Antes y después de Copi habían escrito sobre ella numerosos escritores. Jorge Luis Borges, furibundo antiperonista, la había pintado como un muñeco de trapo que un militar compungido y lacrimoso paseaba por los pueblos pobres para recoger dinero. Néstor Perlongher, otro de los escritores que llevaron su imagen al límite, la encerró en las habitaciones del puerto de Buenos Aires, donde despachaba como prostituta a los marineros varados en un ambiente de alcohol y nebulosa, como los fotogramas de Querelle, la película (porno) de Rainer Fassbinder y Brad Davis.
Tantas versiones despertó el mito que incluso Madonna (o mutatis mutandis su álter ego español, Paloma San Basilio) llegó a cantar en un musical dedicado a su figura. El célebre “No llores por mí argentina” fue cantado ya a finales de los setenta, pero el kitsch fue creciendo como una bola de nieve de mal gusto, a lo largo de los años y de las décadas hasta la actualidad. Es sintomático: de Evita solo llegan los restos y los refritos, ya nada queda fuera del icono en el que se convirtió.
Aunque sin duda quien la elevó a los altares de la cultura (alta, baja o donde quiera que se encuentren los altares) fue Tomás Eloy Martínez. En 1995 publicó Santa Evita, una novela envidiada por Gabriel García Márquez y por Mario Vargas Llosa, en la que relató la vida de la primera dama argentina, pero sobre todo su muerte: el embalsamamiento de Pedro Ara y las supuestas violaciones al cadáver, los funerales grabados por la 20th Century Fox, la realización de copias de cera del cuerpo para evitar que los militares lo secuestraran y lo profanaran, el entierro y desentierro sucesivo o los años transcurridos en un cementerio de Milán bajo la custodia de un coronel.

**Entradas del conjunto**
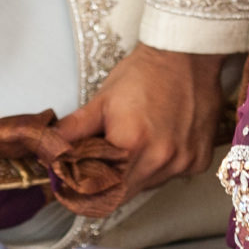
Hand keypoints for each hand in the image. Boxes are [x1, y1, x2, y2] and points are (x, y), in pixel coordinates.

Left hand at [55, 43, 225, 193]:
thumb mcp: (102, 100)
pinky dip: (164, 165)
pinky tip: (162, 140)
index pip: (104, 192)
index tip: (83, 186)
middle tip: (107, 163)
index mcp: (131, 144)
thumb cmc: (145, 73)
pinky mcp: (200, 159)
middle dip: (113, 184)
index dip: (91, 192)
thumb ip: (73, 130)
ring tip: (137, 144)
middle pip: (127, 193)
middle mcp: (161, 159)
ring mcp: (184, 161)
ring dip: (138, 174)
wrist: (187, 55)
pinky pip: (175, 174)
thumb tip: (48, 149)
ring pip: (151, 185)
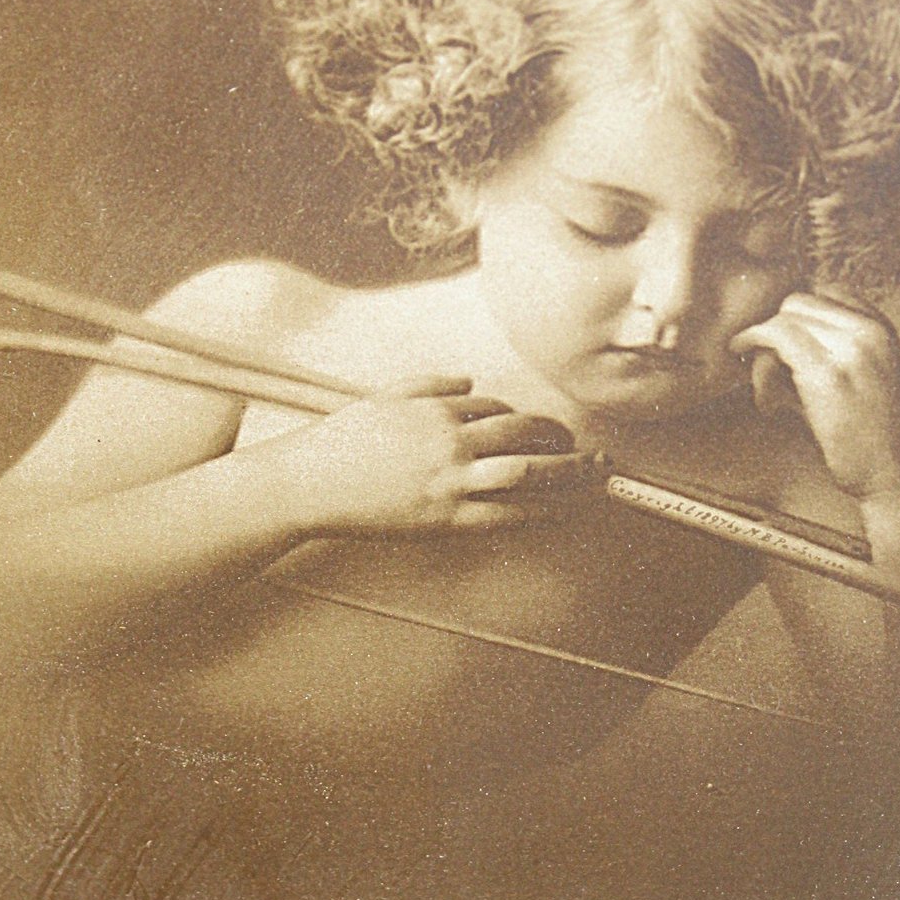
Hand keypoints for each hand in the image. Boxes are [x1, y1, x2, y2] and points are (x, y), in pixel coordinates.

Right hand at [254, 375, 589, 536]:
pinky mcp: (443, 518)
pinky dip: (538, 511)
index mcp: (436, 410)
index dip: (523, 419)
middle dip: (560, 438)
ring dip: (566, 472)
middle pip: (522, 434)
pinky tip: (558, 512)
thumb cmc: (340, 442)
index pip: (496, 408)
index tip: (540, 429)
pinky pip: (503, 515)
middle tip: (583, 446)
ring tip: (591, 475)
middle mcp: (450, 442)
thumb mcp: (384, 397)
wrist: (309, 484)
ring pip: (525, 472)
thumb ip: (430, 385)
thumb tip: (468, 381)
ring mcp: (449, 482)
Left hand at [730, 293, 899, 503]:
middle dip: (775, 331)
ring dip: (764, 350)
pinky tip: (763, 398)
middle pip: (797, 303)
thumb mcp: (862, 376)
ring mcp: (850, 348)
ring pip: (783, 319)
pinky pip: (775, 339)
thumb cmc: (872, 435)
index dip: (795, 319)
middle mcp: (869, 330)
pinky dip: (756, 358)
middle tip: (768, 373)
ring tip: (769, 395)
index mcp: (881, 327)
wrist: (896, 475)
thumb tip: (770, 339)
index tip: (781, 347)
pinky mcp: (826, 374)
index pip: (824, 292)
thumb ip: (826, 349)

**Ejercicios propuestos**
1. Responda, según el fragmento sobre Evita:
(a) ¿Cómo había pintado Jorge Luis Borges a Evita?
(b) ¿Cuándo fue cantado por primera vez «No llores por mí argentina»?
(c) ¿En qué año publicó Tomás Eloy Martínez Santa Evita?
2. Prosiga el fragmento sobre el mito de Evita a partir de su última oración.
Para resolver los ejercicios no se requiere el material.

**Respuestas**
1.
(a) Como un muñeco de trapo que un militar compungido y lacrimoso paseaba por los pueblos pobres para recoger dinero.
(b) A finales de los setenta.
(c) En 1995.

2.
Desde su muerte en 1952, su cuerpo comenzó a girar durante veinte años hasta llegar a casa, como Ulises en la Odisea. Los antiperonistas querían recuperar el cuerpo para evitar cualquier sublevación, y los peronistas querían repartírselo como reliquias que iluminan el mundo y erigirle altares por todos los rincones del país. Tomás Eloy Martínez supo contar en esa novela los avatares del cadáver, la circulación de las copias de cera y el oscurantismo de una época que estaba destinada a ser dramática y cruel. Para ello, Martínez recogía no solo los hechos probados por la biografía de Evita, sino también aquellos rumores y aquellas leyendas sobre el personaje, que decían que hacía milagros, que había muerto a los 33 años como Jesucristo o que llevaba a la fatalidad a quien se ocupaba de ella.
Mañana se cumplirán cien años del nacimiento de Eva Perón, el personaje de ficción más controvertido de la Argentina. Ella, y no Juan Domingo Perón, fundó un movimiento, una época y toda una tradición literaria que aún perdura en nuestros días.
Evita es un restaurante, un musical, decenas de películas malas, un icono gay, una tienda de regalos y souvenirs con restaurante incluido en pleno barrio de Palermo, camisetas, chapas, pines, libritos sobre su vida y su pensamiento, el mural gigante que señorea en la avenida 9 de julio, la novela enorme de Tomás Eloy Martínez o la aldea de los gnomos que encontramos en El Calafate, en la que habían nombrado madrina de honor a Cristina Fernández de Kirchner. Evita y la retórica peronista está plagada de consignas, apelaciones al pueblo y a la estética kitsch.
En una ocasión, el último día de trabajo antes de despedirme de la oficina, imprimí una de las frases de Evita para dejarla de recuerdo: “Volveré y seré millones”. Todo en ella era ficción, hasta esa frase que nunca dijo. Por eso, más que un movimiento político, el peronismo es un movimiento literario. Una ficción constante. Una militancia llena de ideales y de imaginación, llena de furia y llena de simulacros. Mañana se cumplirán 100 años desde su nacimiento, pero a juzgar por lo determinante que supone en la vida política y la vida pública de los argentinos hasta el día de hoy, el peronismo va a durar mil años.